* [Try it]
Compute the number of lines in the following data that include the word "Support", and output that number alone.

* [Records for the exercise]
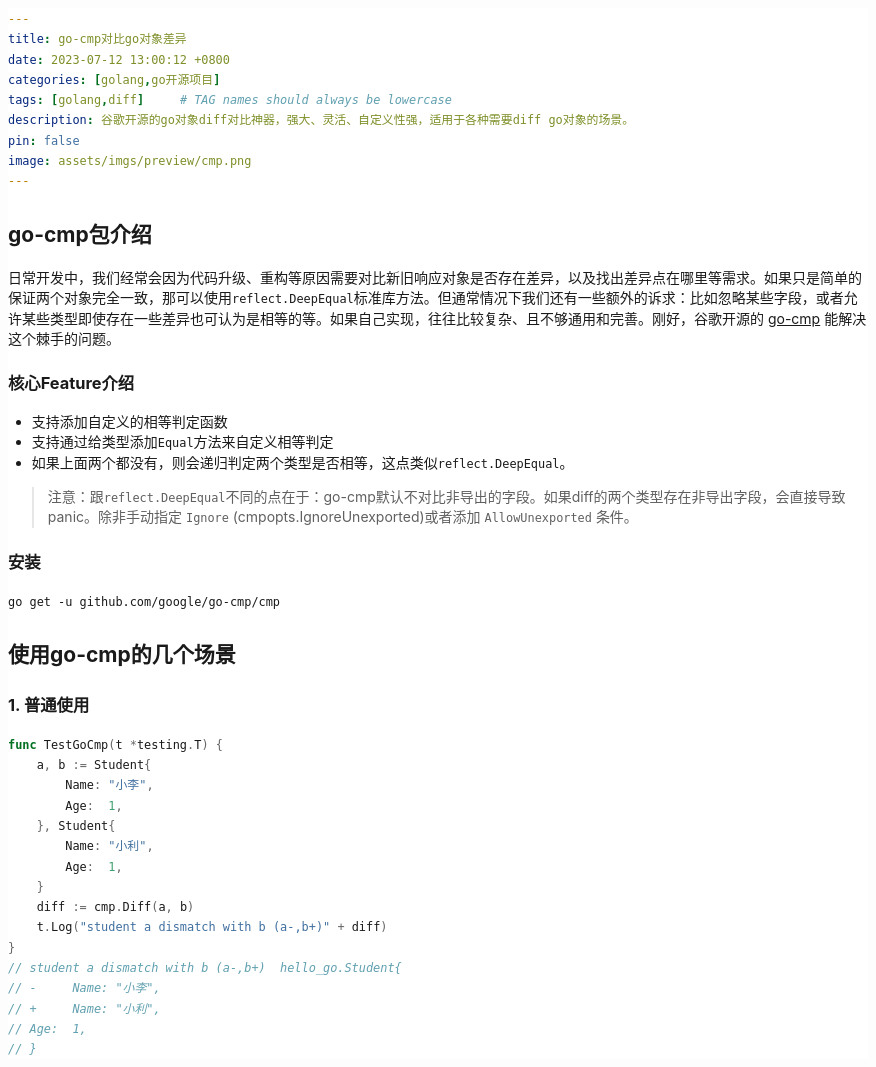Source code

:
 ```yaml
---
title: go-cmp对比go对象差异
date: 2023-07-12 13:00:12 +0800
categories: [golang,go开源项目]
tags: [golang,diff]     # TAG names should always be lowercase
description: 谷歌开源的go对象diff对比神器，强大、灵活、自定义性强，适用于各种需要diff go对象的场景。
pin: false
image: assets/imgs/preview/cmp.png
---
```


## go-cmp包介绍

日常开发中，我们经常会因为代码升级、重构等原因需要对比新旧响应对象是否存在差异，以及找出差异点在哪里等需求。如果只是简单的保证两个对象完全一致，那可以使用`reflect.DeepEqual`标准库方法。但通常情况下我们还有一些额外的诉求：比如忽略某些字段，或者允许某些类型即使存在一些差异也可认为是相等的等。如果自己实现，往往比较复杂、且不够通用和完善。刚好，谷歌开源的
 [go-cmp](https://github.com/google/go-cmp) 能解决这个棘手的问题。

### 核心Feature介绍

- 支持添加自定义的相等判定函数
- 支持通过给类型添加`Equal`方法来自定义相等判定
- 如果上面两个都没有，则会递归判定两个类型是否相等，这点类似`reflect.DeepEqual`。

> 注意：跟`reflect.DeepEqual`不同的点在于：go-cmp默认不对比非导出的字段。如果diff的两个类型存在非导出字段，会直接导致panic。除非手动指定 `Ignore` (cmpopts.IgnoreUnexported)或者添加 `AllowUnexported` 条件。

### 安装

```shell
go get -u github.com/google/go-cmp/cmp
```

## 使用go-cmp的几个场景

### 1. 普通使用

```go
func TestGoCmp(t *testing.T) {
    a, b := Student{
        Name: "小李",
        Age:  1,
    }, Student{
        Name: "小利",
        Age:  1,
    }
    diff := cmp.Diff(a, b)
    t.Log("student a dismatch with b (a-,b+)" + diff)
}
// student a dismatch with b (a-,b+)  hello_go.Student{
// -     Name: "小李",
// +     Name: "小利",
// Age:  1,
// }

```
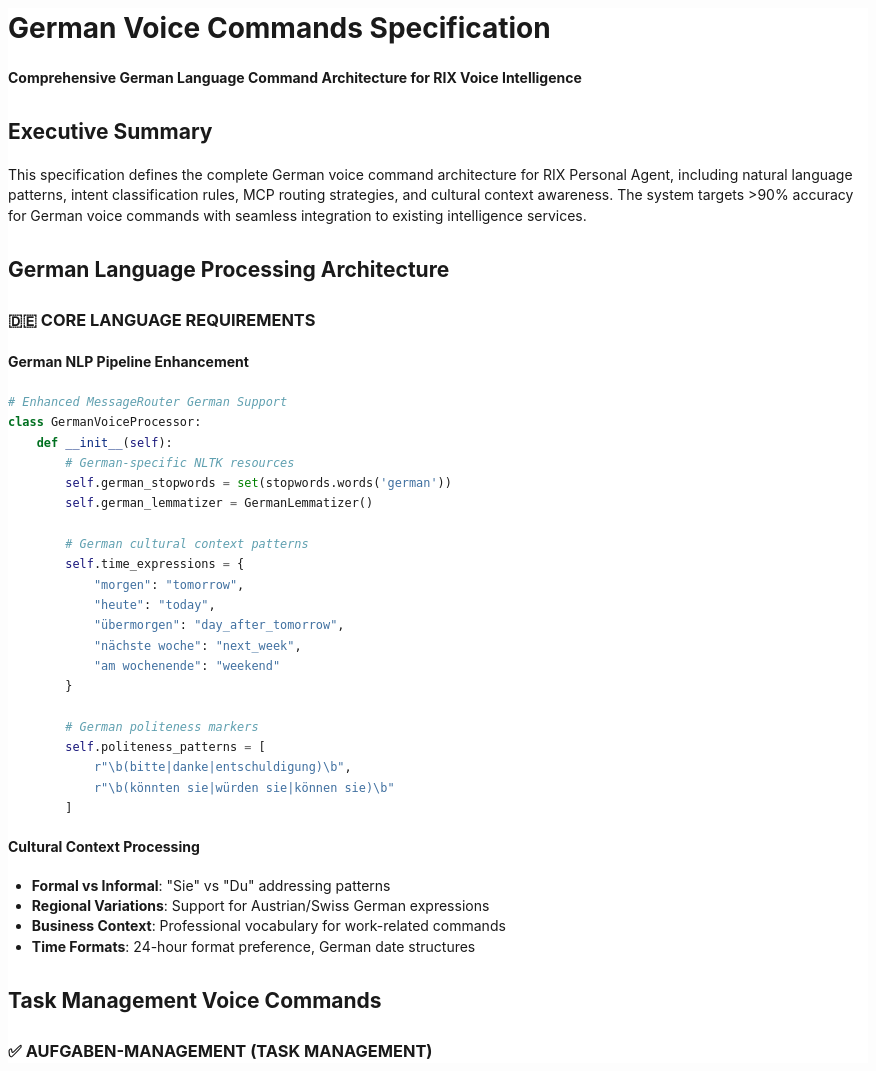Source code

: # German Voice Commands Specification

**Comprehensive German Language Command Architecture for RIX Voice Intelligence**

## Executive Summary

This specification defines the complete German voice command architecture for RIX Personal Agent, including natural language patterns, intent classification rules, MCP routing strategies, and cultural context awareness. The system targets >90% accuracy for German voice commands with seamless integration to existing intelligence services.

## German Language Processing Architecture

### 🇩🇪 CORE LANGUAGE REQUIREMENTS

#### German NLP Pipeline Enhancement
```python
# Enhanced MessageRouter German Support
class GermanVoiceProcessor:
    def __init__(self):
        # German-specific NLTK resources
        self.german_stopwords = set(stopwords.words('german'))
        self.german_lemmatizer = GermanLemmatizer()
        
        # German cultural context patterns
        self.time_expressions = {
            "morgen": "tomorrow",
            "heute": "today", 
            "übermorgen": "day_after_tomorrow",
            "nächste woche": "next_week",
            "am wochenende": "weekend"
        }
        
        # German politeness markers
        self.politeness_patterns = [
            r"\b(bitte|danke|entschuldigung)\b",
            r"\b(könnten sie|würden sie|können sie)\b"
        ]
```

#### Cultural Context Processing
- **Formal vs Informal**: "Sie" vs "Du" addressing patterns
- **Regional Variations**: Support for Austrian/Swiss German expressions
- **Business Context**: Professional vocabulary for work-related commands
- **Time Formats**: 24-hour format preference, German date structures

## Task Management Voice Commands

### ✅ AUFGABEN-MANAGEMENT (TASK MANAGEMENT)
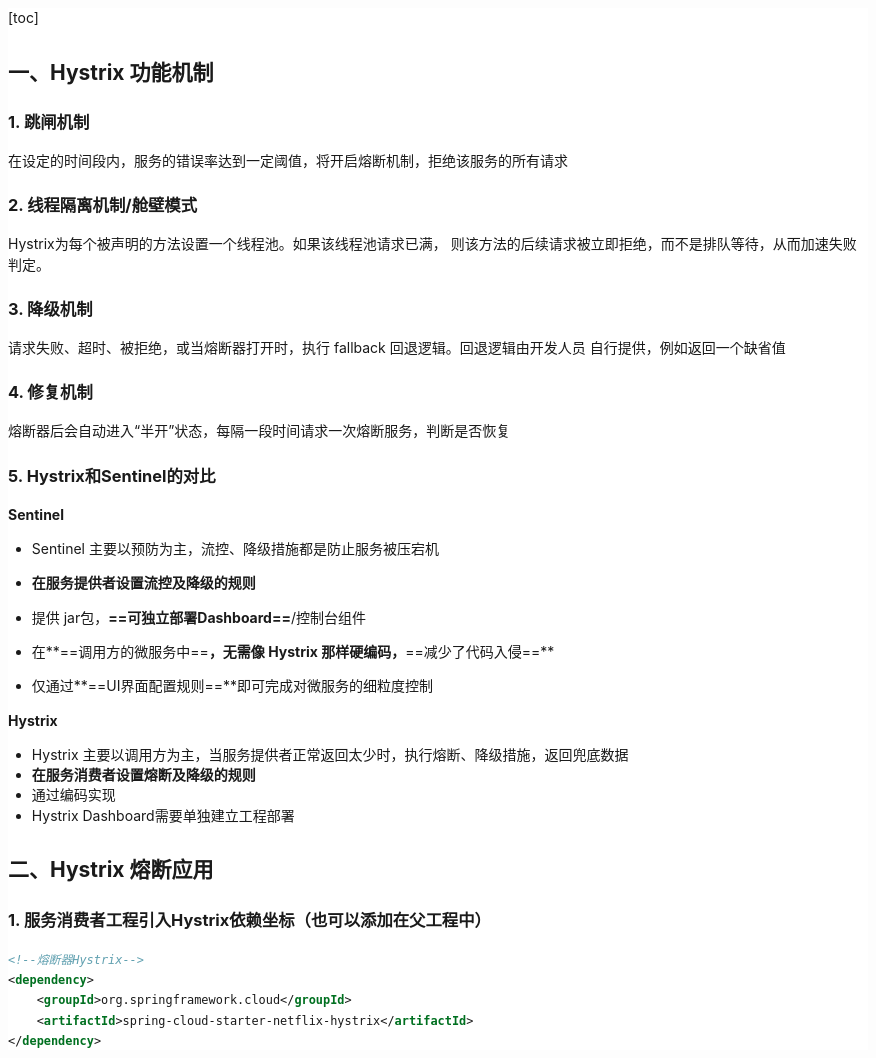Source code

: [toc]

## 一、Hystrix 功能机制

### 1. 跳闸机制

在设定的时间段内，服务的错误率达到一定阈值，将开启熔断机制，拒绝该服务的所有请求

### 2. 线程隔离机制/舱壁模式

Hystrix为每个被声明的方法设置一个线程池。如果该线程池请求已满， 则该方法的后续请求被⽴即拒绝，⽽不是排队等待，从⽽加速失败判定。

### 3. 降级机制

请求失败、超时、被拒绝，或当熔断器打开时，执⾏ fallback 回退逻辑。回退逻辑由开发⼈员 ⾃⾏提供，例如返回⼀个缺省值

### 4. 修复机制

熔断器后会⾃动进⼊“半开”状态，每隔一段时间请求一次熔断服务，判断是否恢复



### 5. Hystrix和Sentinel的对比

**Sentinel**

- Sentinel 主要以预防为主，流控、降级措施都是防止服务被压宕机
- **在服务提供者设置流控及降级的规则**

- 提供 jar包，**==可独立部署Dashboard==**/控制台组件
- 在**==调用方的微服务中==**，无需像 Hystrix 那样硬编码，**==减少了代码入侵==**
- 仅通过**==UI界面配置规则==**即可完成对微服务的细粒度控制

**Hystrix**

- Hystrix 主要以调用方为主，当服务提供者正常返回太少时，执行熔断、降级措施，返回兜底数据
- **在服务消费者设置熔断及降级的规则**
- 通过编码实现
- Hystrix Dashboard需要单独建立工程部署

## 二、Hystrix 熔断应⽤

### 1. 服务消费者⼯程引⼊Hystrix依赖坐标（也可以添加在⽗⼯程中）

```xml
<!--熔断器Hystrix-->
<dependency>
    <groupId>org.springframework.cloud</groupId>
    <artifactId>spring-cloud-starter-netflix-hystrix</artifactId>
</dependency>
```




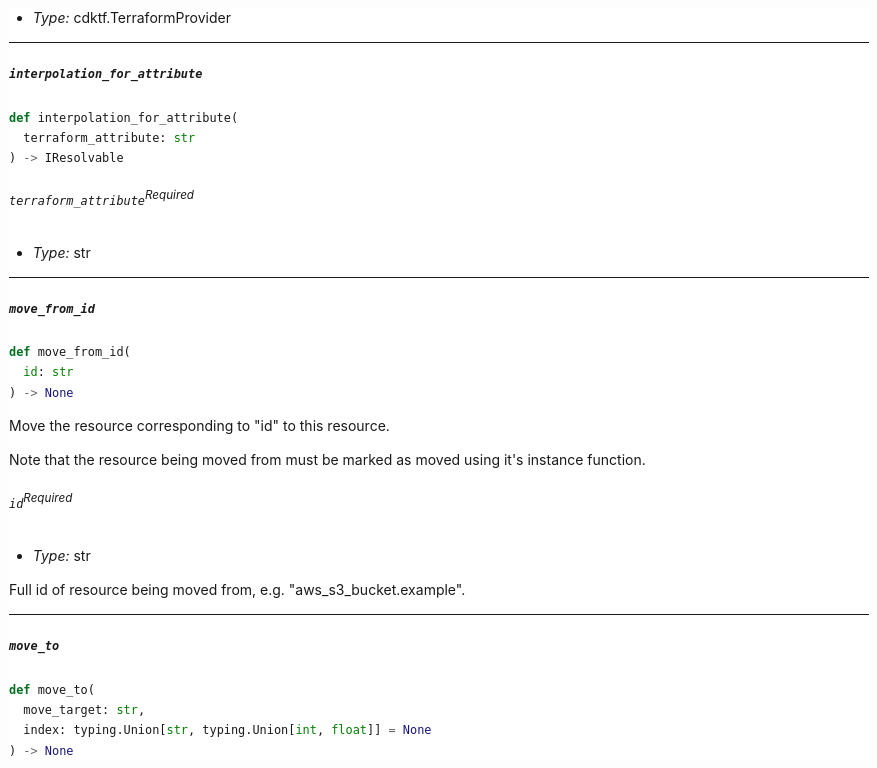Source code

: - *Type:* cdktf.TerraformProvider

---

##### `interpolation_for_attribute` <a name="interpolation_for_attribute" id="@cdktf/provider-gitlab.projectIntegrationHarbor.ProjectIntegrationHarbor.interpolationForAttribute"></a>

```python
def interpolation_for_attribute(
  terraform_attribute: str
) -> IResolvable
```

###### `terraform_attribute`<sup>Required</sup> <a name="terraform_attribute" id="@cdktf/provider-gitlab.projectIntegrationHarbor.ProjectIntegrationHarbor.interpolationForAttribute.parameter.terraformAttribute"></a>

- *Type:* str

---

##### `move_from_id` <a name="move_from_id" id="@cdktf/provider-gitlab.projectIntegrationHarbor.ProjectIntegrationHarbor.moveFromId"></a>

```python
def move_from_id(
  id: str
) -> None
```

Move the resource corresponding to "id" to this resource.

Note that the resource being moved from must be marked as moved using it's instance function.

###### `id`<sup>Required</sup> <a name="id" id="@cdktf/provider-gitlab.projectIntegrationHarbor.ProjectIntegrationHarbor.moveFromId.parameter.id"></a>

- *Type:* str

Full id of resource being moved from, e.g. "aws_s3_bucket.example".

---

##### `move_to` <a name="move_to" id="@cdktf/provider-gitlab.projectIntegrationHarbor.ProjectIntegrationHarbor.moveTo"></a>

```python
def move_to(
  move_target: str,
  index: typing.Union[str, typing.Union[int, float]] = None
) -> None
```
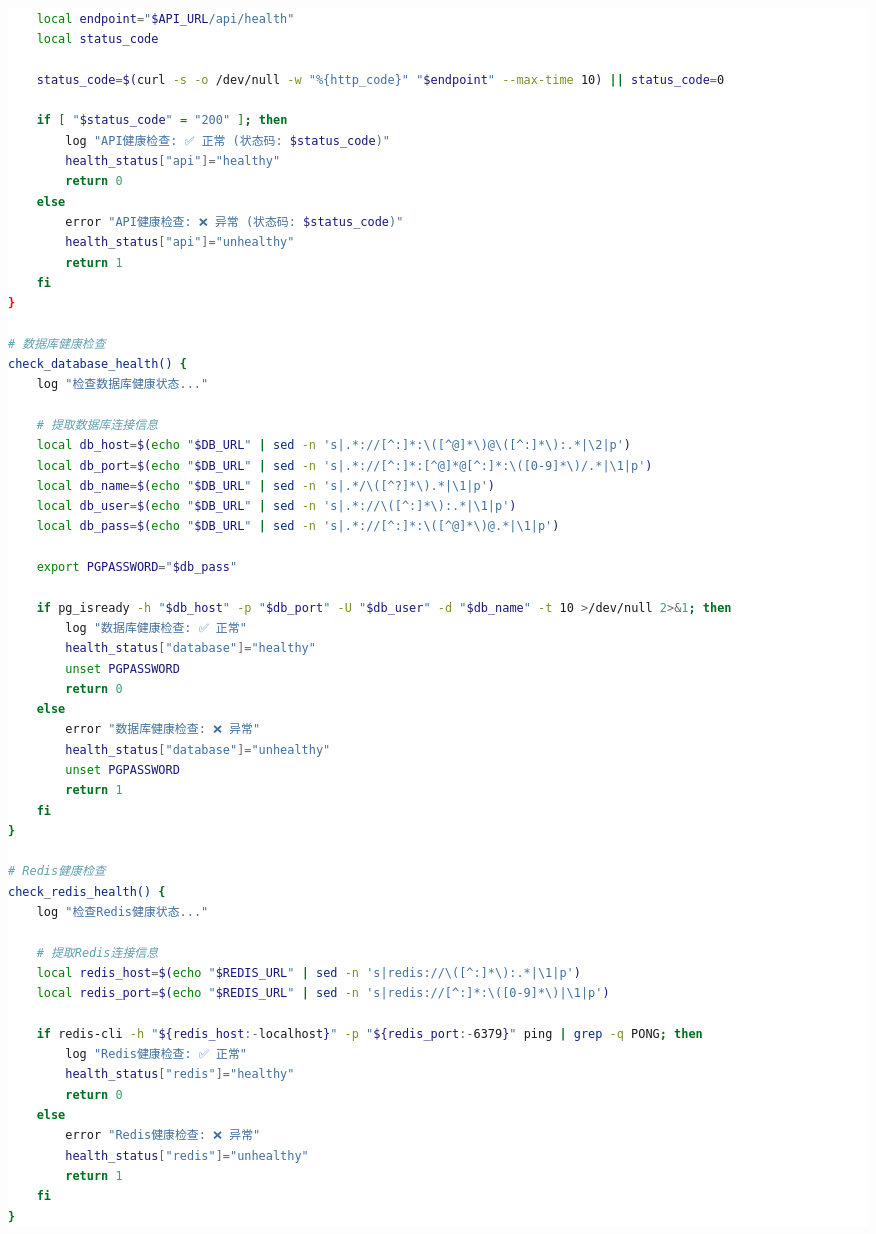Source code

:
 ```bash
    local endpoint="$API_URL/api/health"
    local status_code
    
    status_code=$(curl -s -o /dev/null -w "%{http_code}" "$endpoint" --max-time 10) || status_code=0
    
    if [ "$status_code" = "200" ]; then
        log "API健康检查: ✅ 正常 (状态码: $status_code)"
        health_status["api"]="healthy"
        return 0
    else
        error "API健康检查: ❌ 异常 (状态码: $status_code)"
        health_status["api"]="unhealthy"
        return 1
    fi
}

# 数据库健康检查
check_database_health() {
    log "检查数据库健康状态..."
    
    # 提取数据库连接信息
    local db_host=$(echo "$DB_URL" | sed -n 's|.*://[^:]*:\([^@]*\)@\([^:]*\):.*|\2|p')
    local db_port=$(echo "$DB_URL" | sed -n 's|.*://[^:]*:[^@]*@[^:]*:\([0-9]*\)/.*|\1|p')
    local db_name=$(echo "$DB_URL" | sed -n 's|.*/\([^?]*\).*|\1|p')
    local db_user=$(echo "$DB_URL" | sed -n 's|.*://\([^:]*\):.*|\1|p')
    local db_pass=$(echo "$DB_URL" | sed -n 's|.*://[^:]*:\([^@]*\)@.*|\1|p')
    
    export PGPASSWORD="$db_pass"
    
    if pg_isready -h "$db_host" -p "$db_port" -U "$db_user" -d "$db_name" -t 10 >/dev/null 2>&1; then
        log "数据库健康检查: ✅ 正常"
        health_status["database"]="healthy"
        unset PGPASSWORD
        return 0
    else
        error "数据库健康检查: ❌ 异常"
        health_status["database"]="unhealthy"
        unset PGPASSWORD
        return 1
    fi
}

# Redis健康检查
check_redis_health() {
    log "检查Redis健康状态..."
    
    # 提取Redis连接信息
    local redis_host=$(echo "$REDIS_URL" | sed -n 's|redis://\([^:]*\):.*|\1|p')
    local redis_port=$(echo "$REDIS_URL" | sed -n 's|redis://[^:]*:\([0-9]*\)|\1|p')
    
    if redis-cli -h "${redis_host:-localhost}" -p "${redis_port:-6379}" ping | grep -q PONG; then
        log "Redis健康检查: ✅ 正常"
        health_status["redis"]="healthy"
        return 0
    else
        error "Redis健康检查: ❌ 异常"
        health_status["redis"]="unhealthy"
        return 1
    fi
}

```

* [Written solution]
2